Illinois scores common-sense legislation victory for gun owners with disabilities

reported by the Quincy Journal, by Jim Dewey | June 1, 2015

The Illinois Senate approved legislation, Senate Bill 836, sponsored by State Senator John Sullivan (D-Rushville) that updates the FOID and concealed-carry acts.

The legislation stemmed from the case of Brent Nichols, a Quincy native and lifelong hunter whose FOID card was revoked by the state after 13 years. Nichols has a mild intellectual disability, and the 2013 law that allowed concealed carry in Illinois prevented people with mild disabilities who seek services from the state from possessing or using firearms.

Nichols and his family brought this issue to the attention of Sullivan, who introduced and championed the legislation.

“If someone is competent and qualified to safely use a firearm while hunting, government shouldn’t take away that right. This balances our Second Amendment rights with public safety and ensures safe, responsible use of guns,” Sullivan said.

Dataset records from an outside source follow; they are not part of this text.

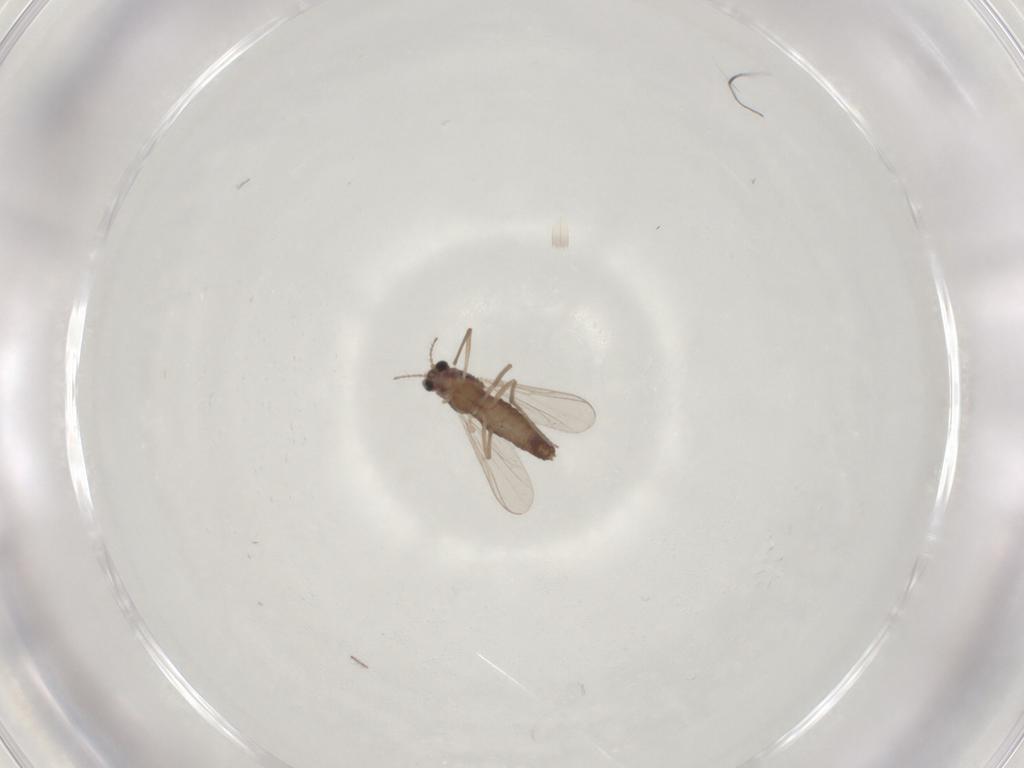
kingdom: Animalia
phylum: Arthropoda
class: Insecta
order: Diptera
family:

Sullivan crafted the proposal with input from the Illinois State Police, representatives from the medical community, gun rights groups and advocates for individuals with developmental and intellectual disabilities.

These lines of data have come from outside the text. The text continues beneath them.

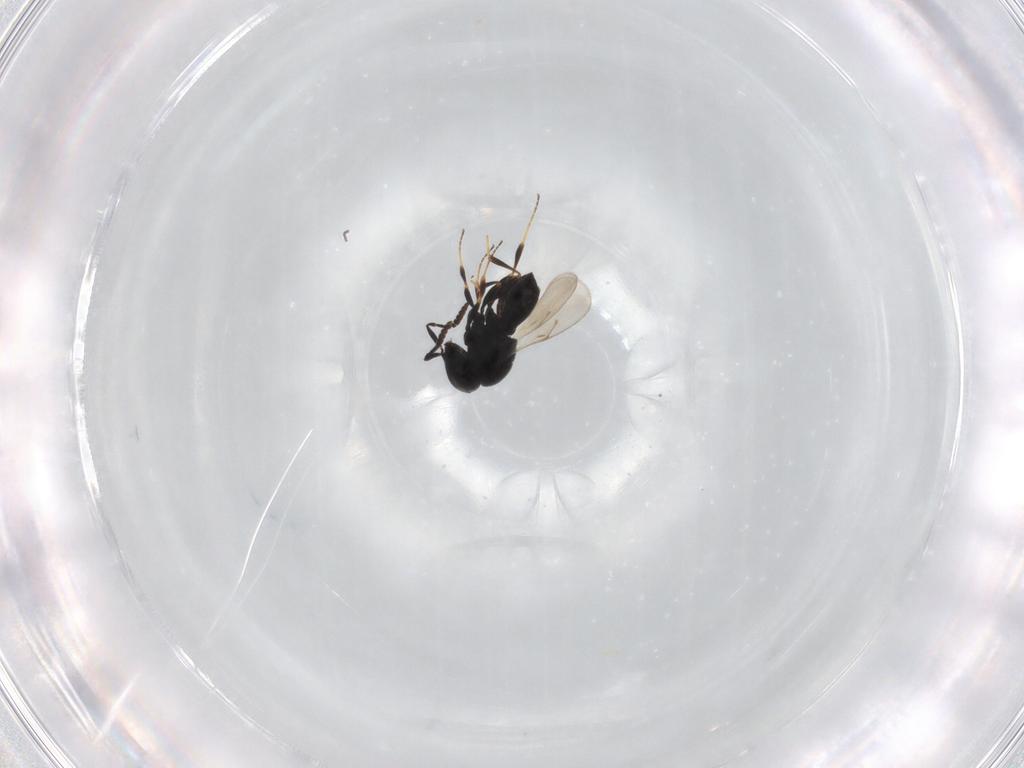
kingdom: Animalia
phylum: Arthropoda
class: Insecta
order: Hymenoptera
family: Scelionidae
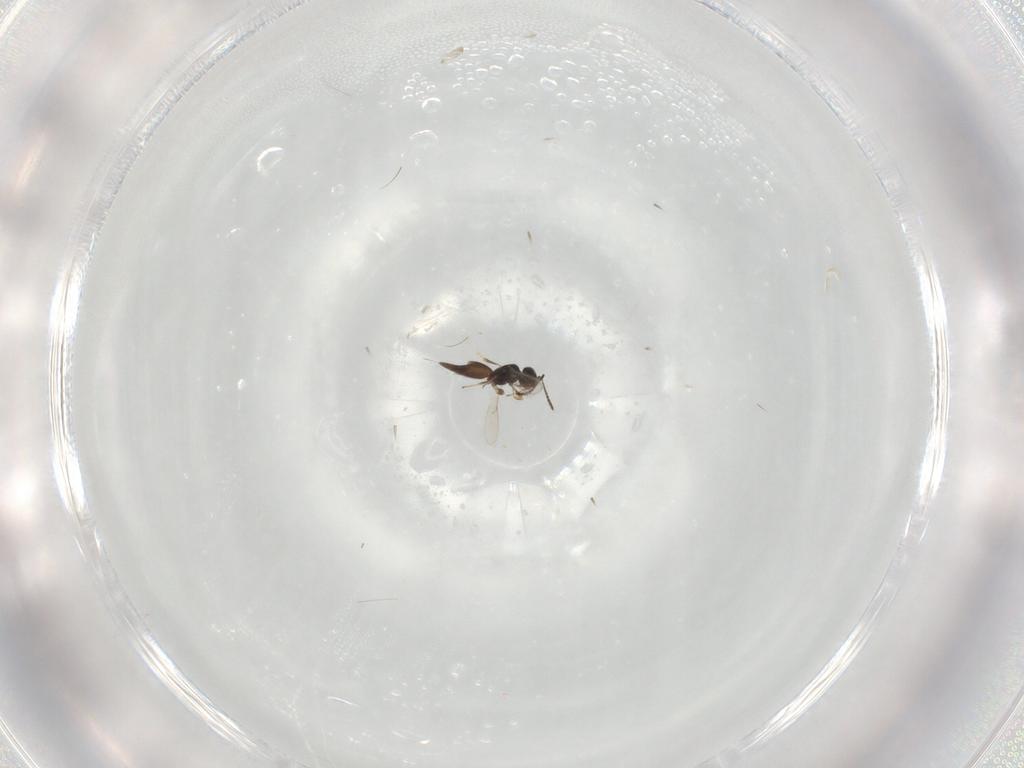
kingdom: Animalia
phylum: Arthropoda
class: Insecta
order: Hymenoptera
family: Scelionidae
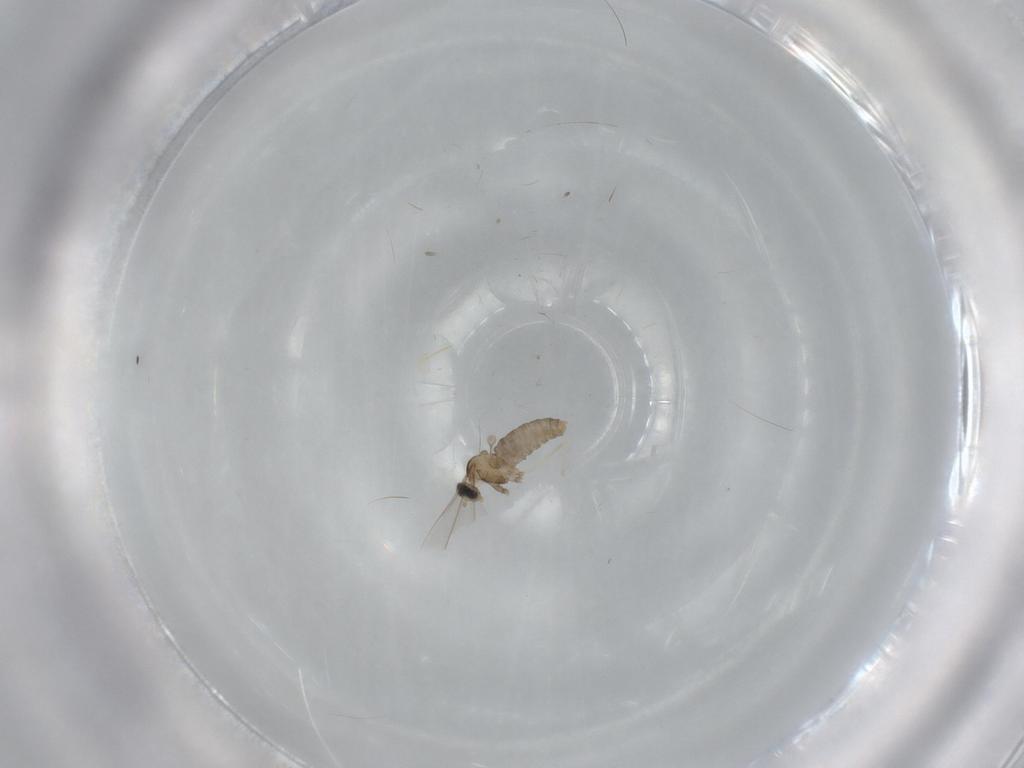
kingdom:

It allows people with mild disabilities to appeal state police decisions to revoke or deny a FOID.

The proposal—Senate Bill 836—updates how developmental disabilities are described under the law to match current medical definitions. It also updates how and when medical professionals must notify the state of someone meeting these criteria.

In addition to the FOID updates, the legislation also clarifies rules governing concealed carry in Illinois.

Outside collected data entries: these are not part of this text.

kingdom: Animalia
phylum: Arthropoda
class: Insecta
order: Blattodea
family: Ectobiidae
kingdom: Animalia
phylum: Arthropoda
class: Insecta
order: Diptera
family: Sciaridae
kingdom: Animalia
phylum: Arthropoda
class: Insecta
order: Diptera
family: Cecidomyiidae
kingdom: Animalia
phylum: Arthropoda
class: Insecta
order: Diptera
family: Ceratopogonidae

“Additionally, while we were updating firearm rules, we also took the opportunity to make some common-sense updates to the concealed carry and FOID acts,” Sullivan said.

These updates include:

  • Allowing a concealed-carry license to be used in place of a FOID card when purchasing firearms or ammunition.
  • Clarifying the actions of emergency service personnel when securing a firearm during emergencies.
  • Allowing a concealed-carry licensee to exit a vehicle in a prohibited parking lot to secure his or her firearm in the trunk.
  • Allowing non-Illinois residents to purchase firearms at the Sparta World Shooting Complex in Sparta, Ill.
The proposal passed the Senate and house with bipartisan support, and it now goes to the governor for approval.